Lulu is like a cattle auction for books. The challenge is not to be “in print” – inexpensive print-on-demand publishing from digital backlists eradicates that concern. Everyone is theoretically in print. Whether anyone wants to read them, however, is a different matter. And so, Lulu is a sort of battleground for the elemental aspirations of creative egos. A writhing mass. The hope is that niche titles will find an audience and that valuable new voices might emerge.
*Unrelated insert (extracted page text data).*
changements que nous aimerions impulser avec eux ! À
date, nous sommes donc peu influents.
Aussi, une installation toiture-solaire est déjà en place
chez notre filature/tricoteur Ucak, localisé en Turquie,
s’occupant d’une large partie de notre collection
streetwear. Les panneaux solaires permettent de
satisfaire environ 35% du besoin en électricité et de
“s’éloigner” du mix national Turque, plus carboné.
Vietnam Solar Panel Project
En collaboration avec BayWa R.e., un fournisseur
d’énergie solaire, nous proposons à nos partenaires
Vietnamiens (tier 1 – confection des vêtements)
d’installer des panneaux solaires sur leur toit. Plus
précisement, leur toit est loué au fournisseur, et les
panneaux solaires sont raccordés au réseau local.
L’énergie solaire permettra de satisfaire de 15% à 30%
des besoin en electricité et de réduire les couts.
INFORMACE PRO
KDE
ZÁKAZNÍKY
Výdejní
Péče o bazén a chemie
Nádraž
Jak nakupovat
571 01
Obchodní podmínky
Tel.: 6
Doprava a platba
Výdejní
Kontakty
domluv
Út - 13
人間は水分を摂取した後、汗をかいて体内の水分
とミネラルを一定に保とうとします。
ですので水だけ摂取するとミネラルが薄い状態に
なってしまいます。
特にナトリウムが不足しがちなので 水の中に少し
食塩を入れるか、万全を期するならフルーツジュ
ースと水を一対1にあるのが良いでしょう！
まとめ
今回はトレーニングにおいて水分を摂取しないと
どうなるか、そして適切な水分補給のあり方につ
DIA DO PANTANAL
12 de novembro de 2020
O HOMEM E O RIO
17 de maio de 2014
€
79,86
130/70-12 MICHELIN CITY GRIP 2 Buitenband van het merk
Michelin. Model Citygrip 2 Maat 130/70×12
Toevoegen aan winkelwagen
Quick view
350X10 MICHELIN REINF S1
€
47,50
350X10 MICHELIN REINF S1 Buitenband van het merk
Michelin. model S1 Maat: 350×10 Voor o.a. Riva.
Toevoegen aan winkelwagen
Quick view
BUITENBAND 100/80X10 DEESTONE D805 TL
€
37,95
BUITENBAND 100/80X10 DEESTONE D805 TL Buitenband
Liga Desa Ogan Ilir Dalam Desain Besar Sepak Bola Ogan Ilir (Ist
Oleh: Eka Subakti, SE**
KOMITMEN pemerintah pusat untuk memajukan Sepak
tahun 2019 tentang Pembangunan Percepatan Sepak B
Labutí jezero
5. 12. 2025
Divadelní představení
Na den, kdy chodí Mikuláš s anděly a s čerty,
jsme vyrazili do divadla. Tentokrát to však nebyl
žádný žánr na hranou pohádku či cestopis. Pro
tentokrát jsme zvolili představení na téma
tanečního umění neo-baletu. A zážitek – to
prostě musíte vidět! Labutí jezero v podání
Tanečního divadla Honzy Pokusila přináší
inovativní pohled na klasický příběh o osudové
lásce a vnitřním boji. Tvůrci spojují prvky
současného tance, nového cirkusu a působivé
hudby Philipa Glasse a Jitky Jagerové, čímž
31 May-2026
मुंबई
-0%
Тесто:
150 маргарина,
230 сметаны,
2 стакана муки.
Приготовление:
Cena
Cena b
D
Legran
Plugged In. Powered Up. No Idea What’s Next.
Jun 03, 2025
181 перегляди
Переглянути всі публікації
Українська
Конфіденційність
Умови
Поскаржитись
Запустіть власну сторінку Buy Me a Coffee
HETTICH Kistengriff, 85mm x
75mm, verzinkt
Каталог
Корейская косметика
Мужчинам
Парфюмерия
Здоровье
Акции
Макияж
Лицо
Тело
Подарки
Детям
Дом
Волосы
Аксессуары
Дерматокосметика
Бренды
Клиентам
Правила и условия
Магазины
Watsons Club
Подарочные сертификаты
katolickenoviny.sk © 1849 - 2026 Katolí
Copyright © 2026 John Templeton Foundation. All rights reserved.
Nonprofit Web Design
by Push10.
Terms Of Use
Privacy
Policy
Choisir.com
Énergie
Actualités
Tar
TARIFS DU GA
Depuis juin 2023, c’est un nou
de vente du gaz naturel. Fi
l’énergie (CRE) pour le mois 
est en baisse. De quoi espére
Looking at the Lulu Top 100, you’ll get an idea of what I mean by “niche” titles. At number one (at the time of this writing) is “The Havanese” by Diane Klumb – “the quintessential handbook for Havanese dog owners, breeders and fanciers.” From there on down the list, you’ll encounter such titles as: “Raw Foods for Busy People: Simple and Machine-Free Recipes for Every Day”; “The Best Way to Stay Healthy: Stay as Far Away From Doctors as You Can; Volume I” by George Steele M.D.”; “Finding the CAN in Cancer”; “The Messiah Seed Volume I”; “Atlanta Nights” (“a bad book written by experts”); “Luciferian Witchcraft”; “The Authoritative Encyclopedia of Scientific Wrestling”; “Rangefinder Photography”; “Ornamental Gardening in Acadiana & the Gulf States: Questions and Answers”; “The Pelvic Pain Solution”; and “Chugworth Academy: All Aboard the Mentalist Train” – an anthology of web comics by David Cheung.
ebooks in korea

An article in Chosun Ilbo describes the increasing popularity of ebooks in Korea, a shift driven by readers on a tight budget who are drawn to the affordability of digital texts. It’s estimated that about 100,000 electronic titles are currently available, a number that is expected to more than triple over the coming year as publishers ratchet up their digital publishing operations. But most interesting was this prediction of how the form of electronic books will change as they become more widely accepted:
For now, e-books remain at the level of taking printed books and converting them into digital files. But they will soon develop into multimedia books that combine text, sound and video.